Exercise aim: Your response should reproduce every line of the entries that contains the word "moveTo".

Extracted records:

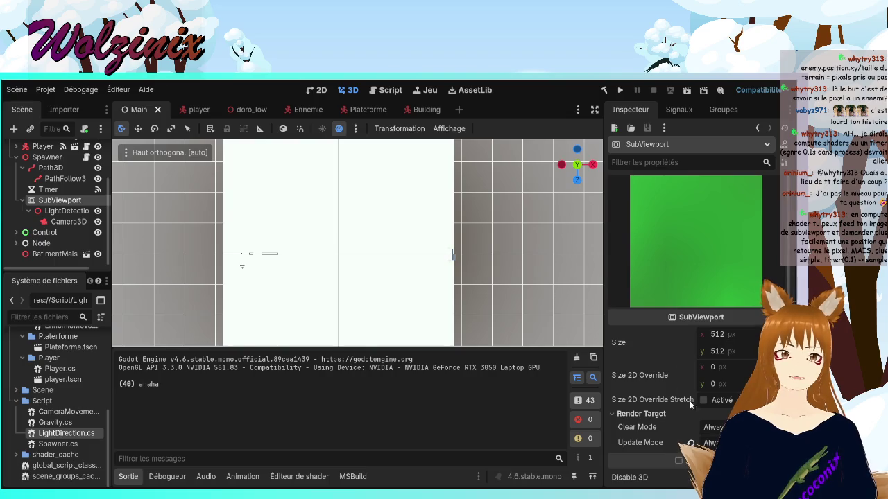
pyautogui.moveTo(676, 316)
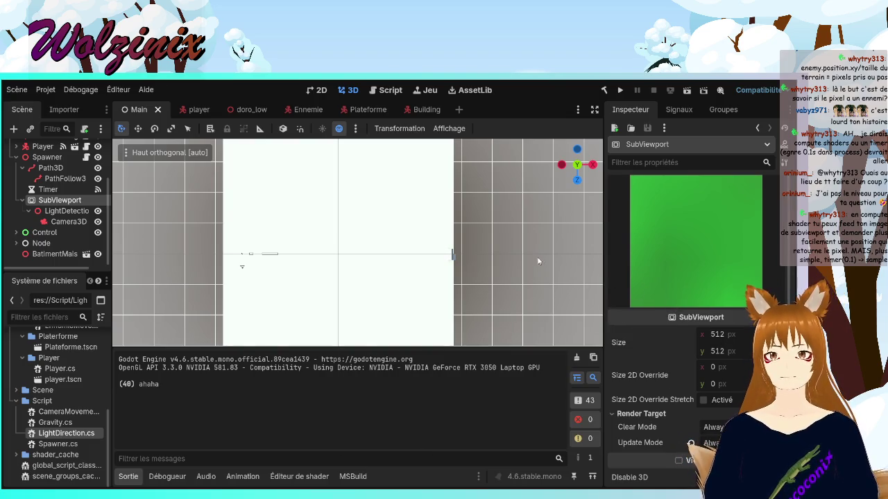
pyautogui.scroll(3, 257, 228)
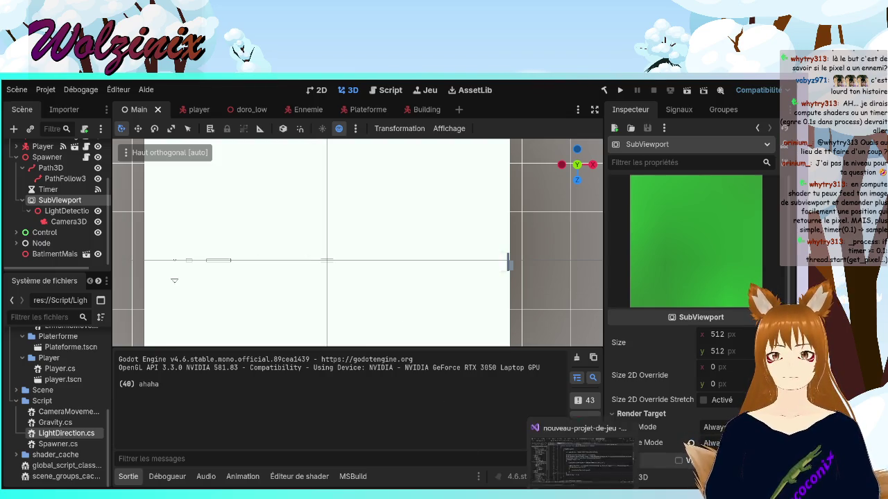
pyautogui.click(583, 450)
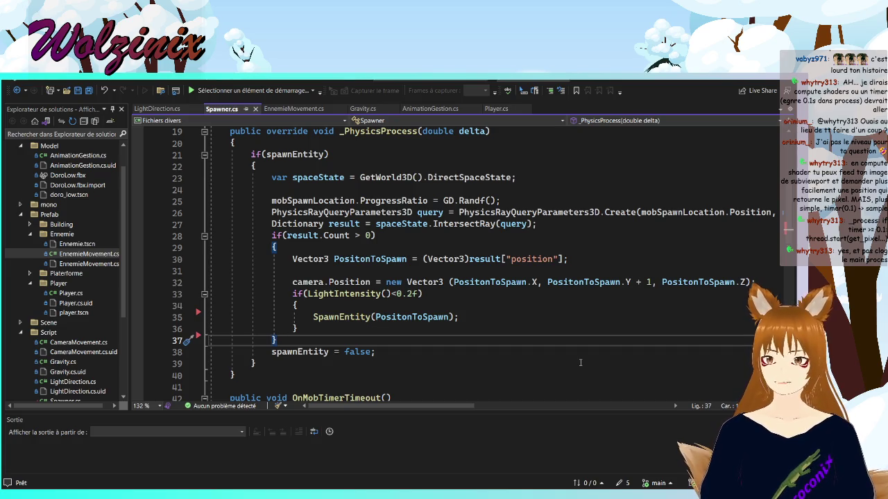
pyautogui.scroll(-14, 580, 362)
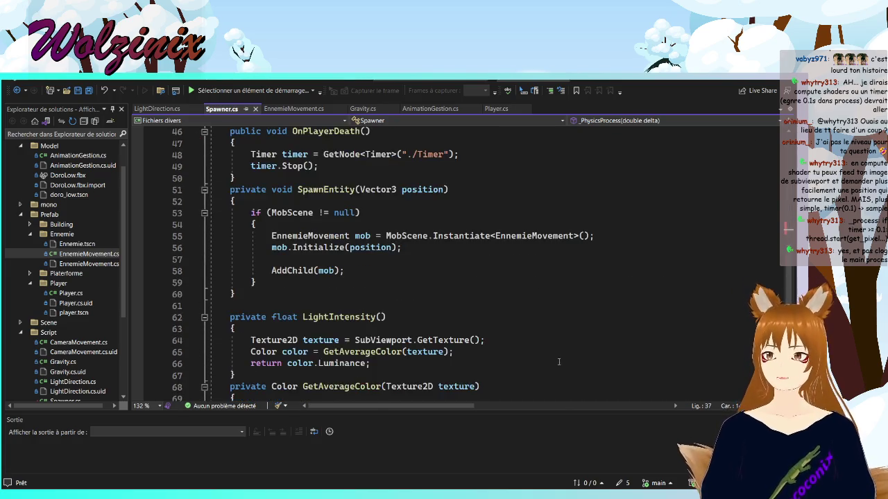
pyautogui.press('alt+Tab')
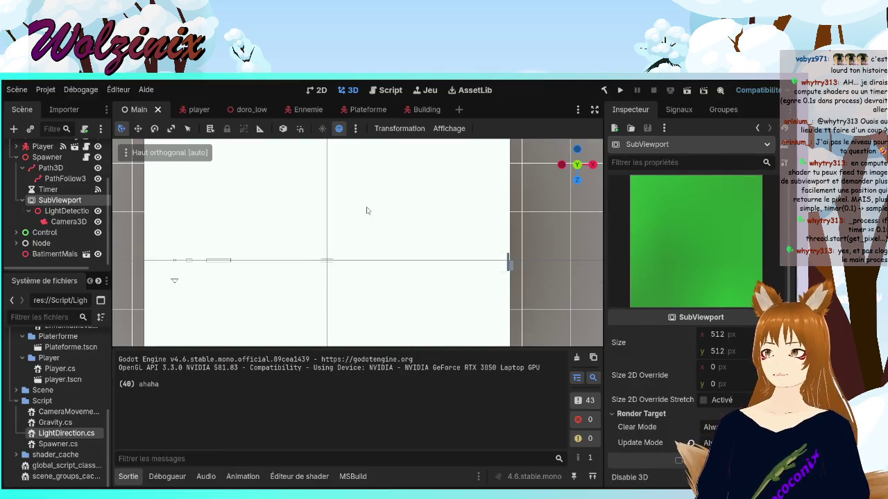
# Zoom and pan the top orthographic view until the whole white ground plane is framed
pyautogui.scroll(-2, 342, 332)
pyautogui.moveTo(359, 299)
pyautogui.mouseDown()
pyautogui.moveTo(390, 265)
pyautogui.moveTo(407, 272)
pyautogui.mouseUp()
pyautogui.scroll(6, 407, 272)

Result for this task:
pyautogui.moveTo(676, 316)
pyautogui.moveTo(359, 299)
pyautogui.moveTo(390, 265)
pyautogui.moveTo(407, 272)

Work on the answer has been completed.